YOUR GOAL:
An exact reproduction of the records is required, with all images left out.

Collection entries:
============
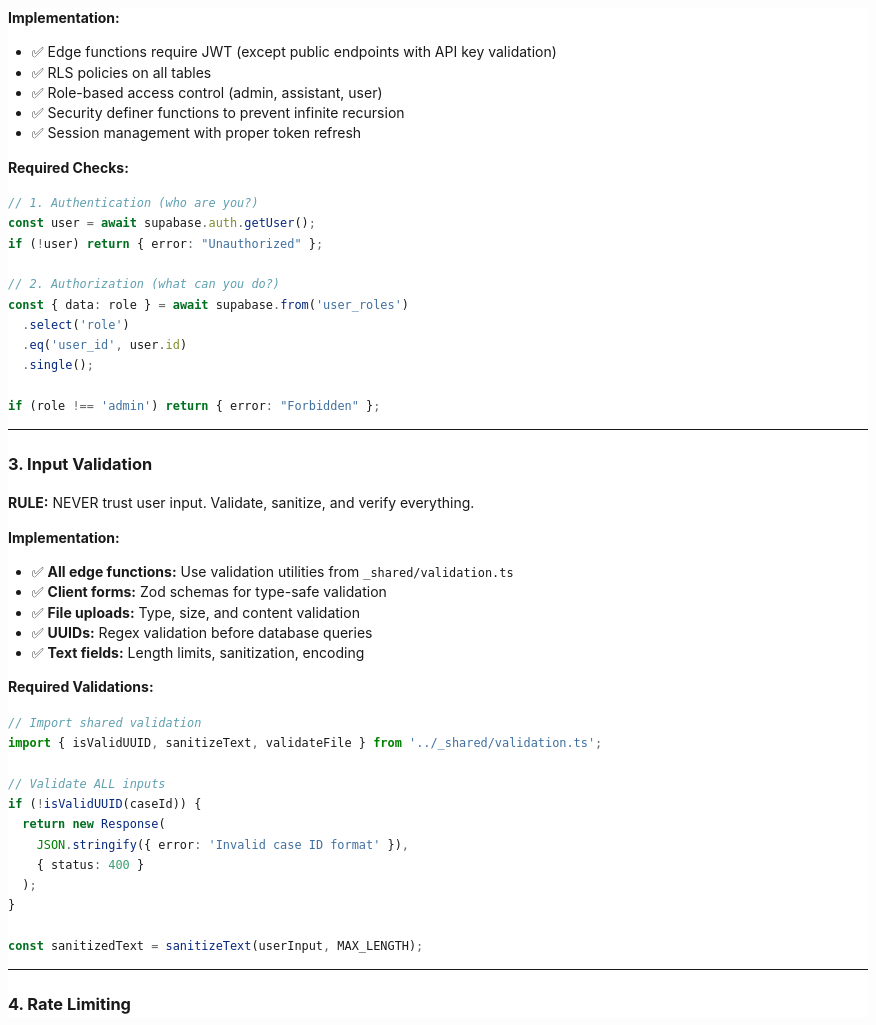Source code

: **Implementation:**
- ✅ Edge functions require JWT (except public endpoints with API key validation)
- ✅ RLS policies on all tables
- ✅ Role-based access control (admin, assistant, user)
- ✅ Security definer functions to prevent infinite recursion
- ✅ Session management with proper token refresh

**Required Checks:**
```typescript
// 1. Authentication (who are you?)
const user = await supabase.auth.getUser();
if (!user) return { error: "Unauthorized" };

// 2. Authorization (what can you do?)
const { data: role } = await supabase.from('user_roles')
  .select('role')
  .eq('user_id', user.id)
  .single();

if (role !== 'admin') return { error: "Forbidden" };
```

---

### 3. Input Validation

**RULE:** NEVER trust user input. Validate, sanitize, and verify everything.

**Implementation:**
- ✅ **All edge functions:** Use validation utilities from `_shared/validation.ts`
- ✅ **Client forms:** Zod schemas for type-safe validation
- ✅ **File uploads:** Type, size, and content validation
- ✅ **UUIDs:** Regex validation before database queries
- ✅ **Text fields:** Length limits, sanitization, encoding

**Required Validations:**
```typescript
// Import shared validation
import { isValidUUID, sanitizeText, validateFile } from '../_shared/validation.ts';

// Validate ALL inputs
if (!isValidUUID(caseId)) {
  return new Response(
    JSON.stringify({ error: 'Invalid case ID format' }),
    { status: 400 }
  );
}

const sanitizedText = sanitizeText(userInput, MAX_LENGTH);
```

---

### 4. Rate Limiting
============
RESULT:
Source code

: **Implementation:**
- ✅ Edge functions require JWT (except public endpoints with API key validation)
- ✅ RLS policies on all tables
- ✅ Role-based access control (admin, assistant, user)
- ✅ Security definer functions to prevent infinite recursion
- ✅ Session management with proper token refresh

**Required Checks:**
```typescript
// 1. Authentication (who are you?)
const user = await supabase.auth.getUser();
if (!user) return { error: "Unauthorized" };

// 2. Authorization (what can you do?)
const { data: role } = await supabase.from('user_roles')
  .select('role')
  .eq('user_id', user.id)
  .single();

if (role !== 'admin') return { error: "Forbidden" };
```

---

### 3. Input Validation

**RULE:** NEVER trust user input. Validate, sanitize, and verify everything.

**Implementation:**
- ✅ **All edge functions:** Use validation utilities from `_shared/validation.ts`
- ✅ **Client forms:** Zod schemas for type-safe validation
- ✅ **File uploads:** Type, size, and content validation
- ✅ **UUIDs:** Regex validation before database queries
- ✅ **Text fields:** Length limits, sanitization, encoding

**Required Validations:**
```typescript
// Import shared validation
import { isValidUUID, sanitizeText, validateFile } from '../_shared/validation.ts';

// Validate ALL inputs
if (!isValidUUID(caseId)) {
  return new Response(
    JSON.stringify({ error: 'Invalid case ID format' }),
    { status: 400 }
  );
}

const sanitizedText = sanitizeText(userInput, MAX_LENGTH);
```

---

### 4. Rate Limiting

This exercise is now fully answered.